Profile 12: Able to walk, but has severe difficulty controlling all four limbs when performing an activity.

Profile 13: Able to walk, but has poor use of three limbs.

Profile 14: Able to walk, but one side of the body is of little use; usually can only balance unaided on the good leg.

Profile 16: One upper limb is severely impaired.

Profile 26: Able to walk, but has moderate difficulty controlling all four limbs when performing an activity.

Profile 31: Both legs severely impaired, both arms moderately impaired.

Profile 32: Both arms severely impaired, both legs moderately impaired.

Group three is the first of three groups for ambulant players (i.e. players able to walk), who have other physical disabilities. The group is made up of five disability profiles (12-13, 26 & 31-32), plus a further two ‘either/or’ profiles (14 and 16).

Players falling under these two profiles without orthosis/appliances will be assigned to group three, whereas those with orthosis/appliances compete in different groups.

At the WDBS events held so far, group three players have competed together exclusively in competitions. Of the three ambulant groups, players classified as group three are the most affected by their disability when playing across all groups

Player view

We have a number of regular group three players at WDBS events, none more so than Kal Mattu and Daniel Blunn who have attended each of our three events so far, either in a playing or support capacity.

Blunn, who hails from Sutton Coldfield and has cerebral palsy, was a winner at the inaugural Open Disability Snooker Championship in Gloucester last year and also made the final of the group three competition at the Manchester Open.

He was only four years old when he first came across snooker, before he began to play on a full-size table at the age of 10:

“I went to the Tamworth Snooker Centre and started to play a number of junior players at the time,” said Blunn. “I really enjoyed it and it went from there. I played Jimmy White when I was 11 in an exhibition as the most improved junior (managed to beat him on the black actually), and I’ve played in a number of tournaments since.”


A real student of the game who has in the past worked with SightRight’s Steve Feeney and more recently enjoyed coaching from qualified WPBSA World Snooker coaches at WDBS events, Blunn still loves snooker as much as he ever has.

“The most positive aspect of playing snooker for me is that first of all it is an enjoyable sport. There is plenty of scope for improvement and where you can progress in the game. There is something in it for everybody. I’m privileged to be able to play in these tournaments.

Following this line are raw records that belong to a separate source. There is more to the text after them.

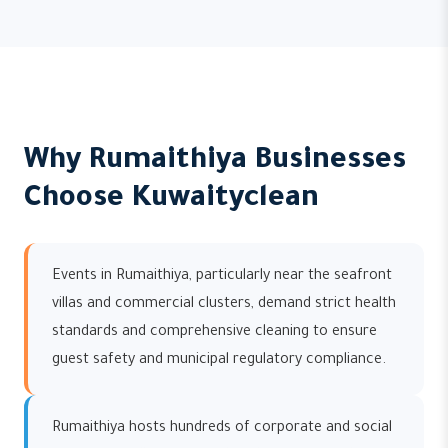
Why Rumaithiya Businesses
Choose Kuwaityclean
Events in Rumaithiya, particularly near the seafront
villas and commercial clusters, demand strict health
standards and comprehensive cleaning to ensure
guest safety and municipal regulatory compliance.
Rumaithiya hosts hundreds of corporate and social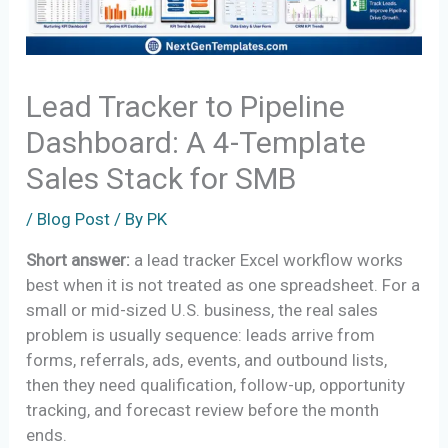
Lead Tracker to Pipeline
Dashboard: A 4-Template
Sales Stack for SMB
/
Blog Post
/ By
PK
Short answer:
a lead tracker Excel workflow works
best when it is not treated as one spreadsheet. For a
small or mid-sized U.S. business, the real sales
problem is usually sequence: leads arrive from
forms, referrals, ads, events, and outbound lists,
then they need qualification, follow-up, opportunity
tracking, and forecast review before the month
ends.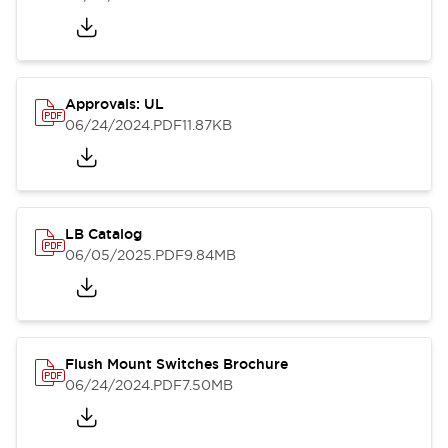
Approvals: UL
06/24/2024
.PDF
11.87KB
LB Catalog
06/05/2025
.PDF
9.84MB
Flush Mount Switches Brochure
06/24/2024
.PDF
7.50MB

“It is also a great way for me to be able to shut off from work. It gives me enjoyment and targets to see where I can progress to. It’s like a bit of me time, it gives me a life away from work.”


Blunn has been competing in tournaments for a number of years, but has welcomed the launch of the WDBS and the events that have been held during its first year. He has also been a part of related activities including visits to the World and UK Championship and was also able to complete the WPBSA’s level one coaching course earlier this year.

“I think the events so far have been excellent,” added Blunn. “The great thing about them is how competitive they are. At the first one at Gloucester for example, you could just see the intensity on everybody’s faces.

“You could also see how well-run the event was and just what a great venue it was. You could see that it was the start of something big. Everybody is competitive but there is also space for us to get along, there is no bad blood anywhere or animosity between anyone.

“I think that the WDBS has also got me involved in other things which have been really nice. I got to go to the Crucible for a day, to complete my level one coaching course and have watched professional snooker in the arena. All of this has come from the WDBS, especially with the TV feature early on in Gloucester which has really put us on the map.”


And now Blunn is looking forward to the defence of his title in Gloucester when the WDBS returns for the 2016 Open Disability Snooker Championship in October:

“It is going to be great to see if I can defend my title in Gloucester. Whatever happens I’ve won it so I’ve got that one in the history books, but defending it would be nice. Let’s see what I can do, it’s certainly going to be an interesting one!”